Chat feedback trigger
Defines the entry point for a Flow that handles thumbs-up and thumbs-down feedback for responses generated by the Invision AI Chat component.

Example
The example above shows a Flow that receives a feedback and stores this to a database table.
Properties
| Name | Type | Description |
|---|---|---|
| Title | Optional | A descriptive label for the trigger. |
| Test data | Optional | A JSON string that can be in dev mode to test the Flow before it's called from the outside (for example InVision). The JSON must have format as described in Test data below. |
| Output variable name | Required | The name of the variable containing the ChatCompletionFeedbackRequest object. (See Returns below) |
Test data
The Test data property must have the following format:
{
"sessionId": "some id",
"question": "the user prompt",
"completionText": "the completion response",
"feedback": "any feedback 'string' that you want to send to this trigger"
}
Returns
The trigger outputs a ChatCompletionFeedbackRequest object with the following properties.
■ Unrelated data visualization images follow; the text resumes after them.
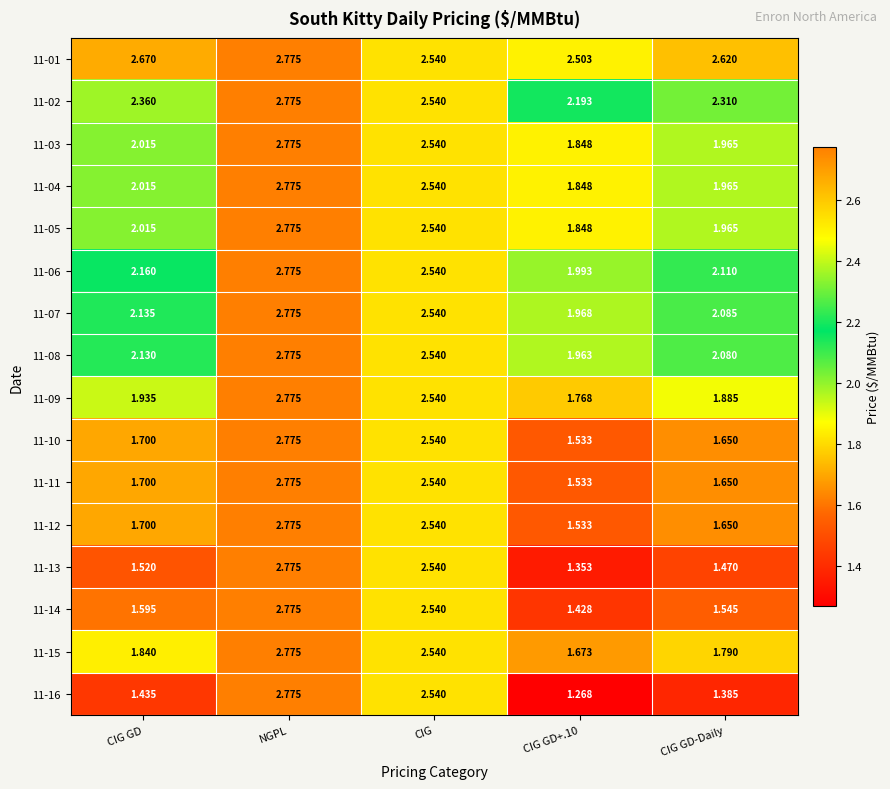

At which category does the chart reach its peak across all series?

NGPL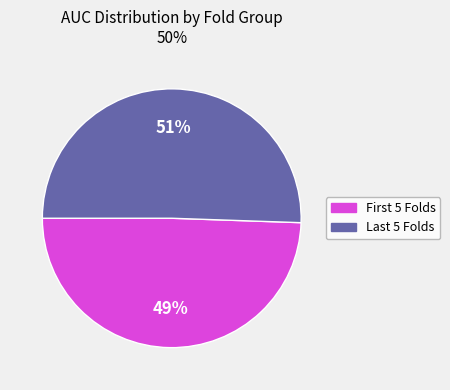

To the nearest percent, what is the average slice percentage?

50%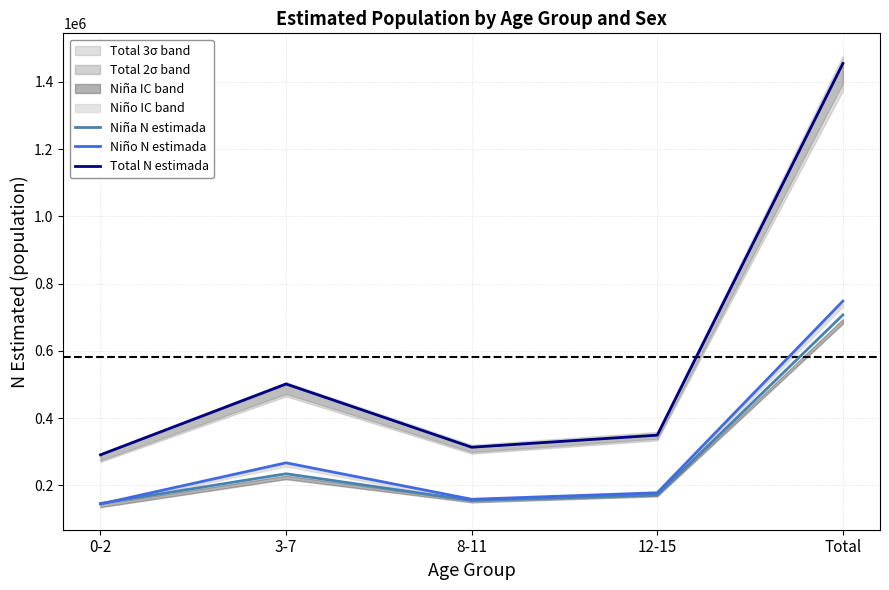

What is the average value of the Niña N estimada series?

282771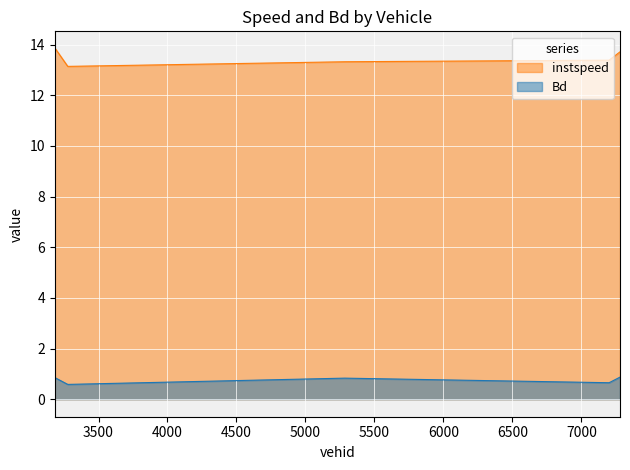

True or false: instspeed and Bd intersect in this chart.

False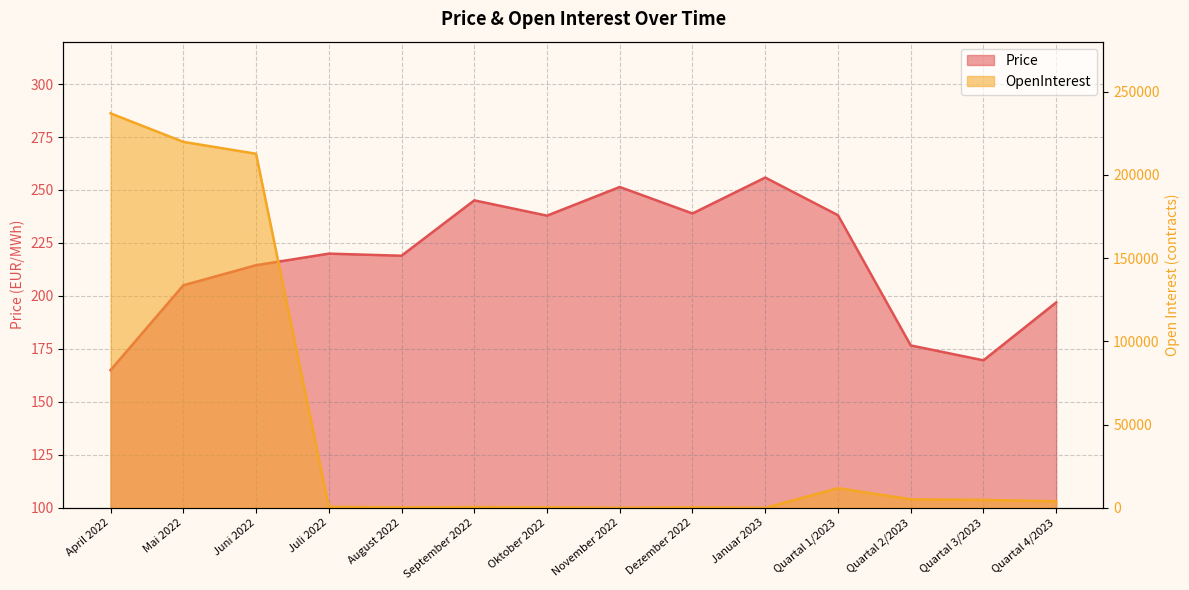

Which series has the widest spread of values?

OpenInterest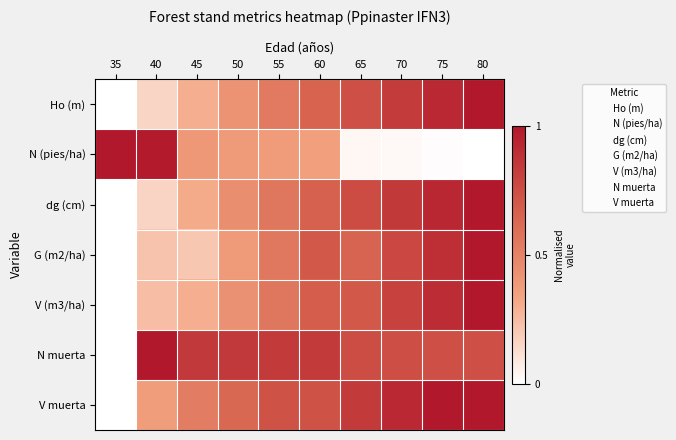

Reading left to right, extract all data points from this chart.

Ho (m): 35=0.0	40=0.2	45=0.3	50=0.4	55=0.5	60=0.6	65=0.7	70=0.8	75=0.9	80=1.0
N (pies/ha): 35=1.0	40=1.0	45=0.4	50=0.4	55=0.4	60=0.4	65=0.0	70=0.0	75=0.0	80=0.0
dg (cm): 35=0.0	40=0.2	45=0.3	50=0.4	55=0.6	60=0.7	65=0.8	70=0.8	75=0.9	80=1.0
G (m2/ha): 35=0.0	40=0.2	45=0.2	50=0.4	55=0.5	60=0.7	65=0.6	70=0.8	75=0.9	80=1.0
V (m3/ha): 35=0.0	40=0.2	45=0.3	50=0.4	55=0.6	60=0.7	65=0.7	70=0.8	75=0.9	80=1.0
N muerta: 35=0.0	40=1.0	45=0.8	50=0.8	55=0.8	60=0.8	65=0.8	70=0.7	75=0.7	80=0.7
V muerta: 35=0.0	40=0.4	45=0.5	50=0.6	55=0.7	60=0.7	65=0.8	70=0.9	75=1.0	80=1.0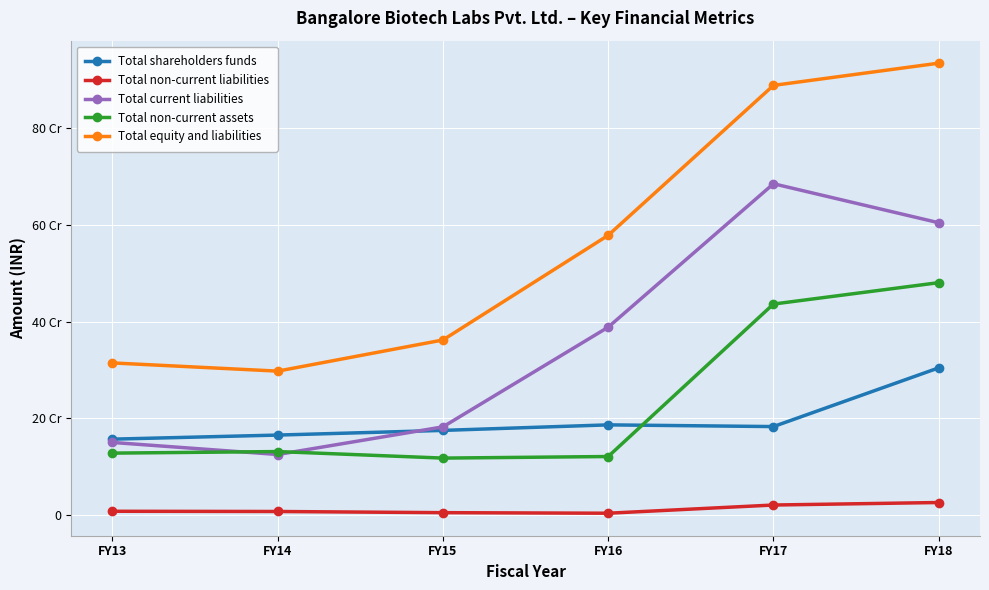

At which category is the sum across all series the highest?

FY18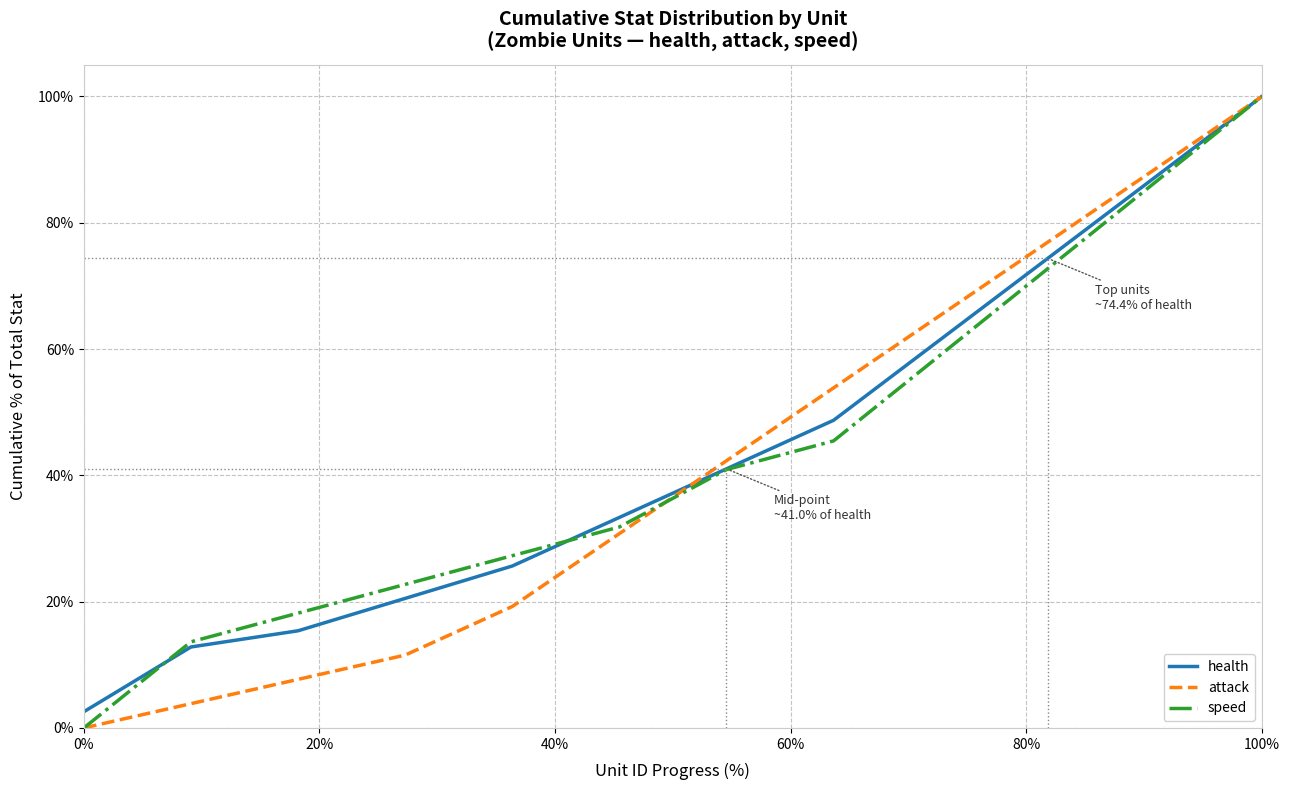

What is the greatest value displayed?

100.0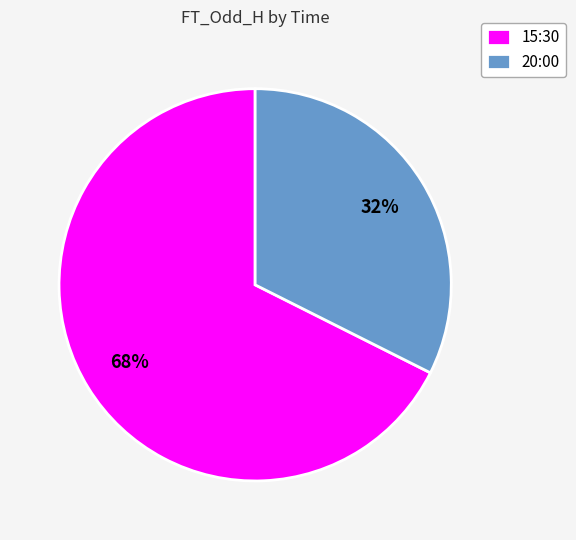

True or false: 20:00 accounts for 32% of the total.

True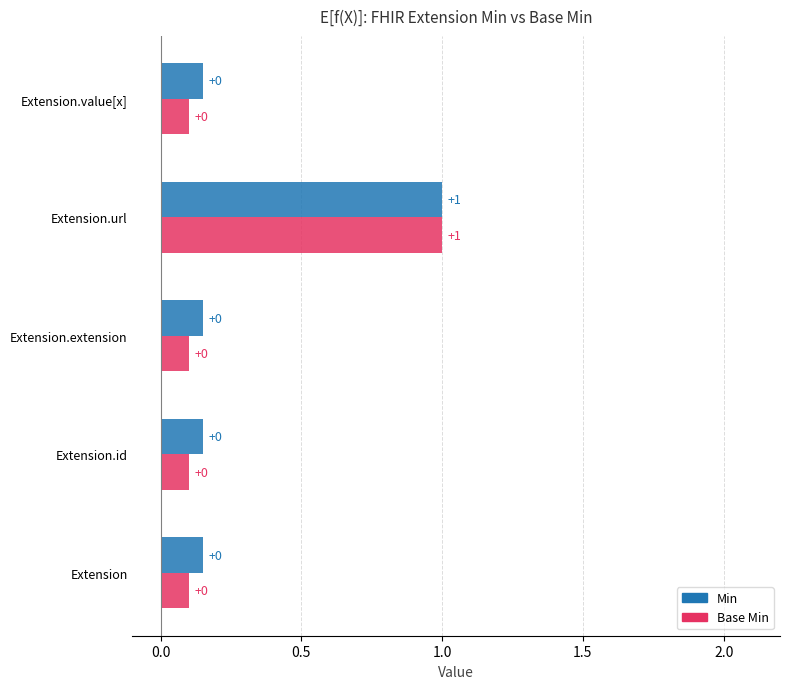

At Extension.url, list the series in order from largest to smallest.

Min, Base Min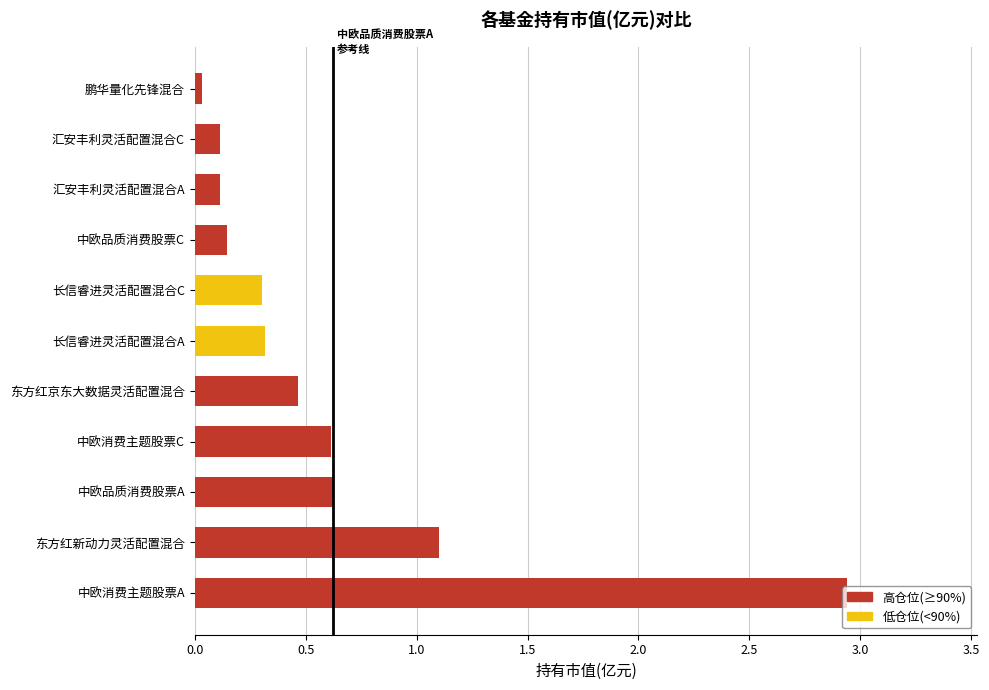

Where is the data nearest to the value 1?

东方红新动力灵活配置混合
| Property name | Type | Description |
|---|---|---|
| SessionId | String | The id of the chat session provided by the client. |
| Question | String | The question asked by the user. |
| CompletionText | String | The completion text (reponse) that the feedback concerns. |
| Feedback | String | This can be any string value. The Invision AI Chat component sends one of the values 'up', 'down' or 'none'* |
* The none value of the Feedback property indicates that previously submitted feedback has been revoked.
Description
Invision currently provides a component that allows users to interact with an LLM through a chat interface. When a response is generated, the component presents the user with options to:
- copy the response
- give the response a thumbs-up rating
- give the response a thumbs-down rating
- revoke a previously selected thumbs-up or thumbs-down rating
The Chat Feedback trigger acts as the entry point for a Flow-based backend that handles the feedback data generated by this functionality, allowing users to customize how feedback is processed.

Example
The example above shows the Invision AI Chat component displaying two responses, each showing which feedback option was selected for that response.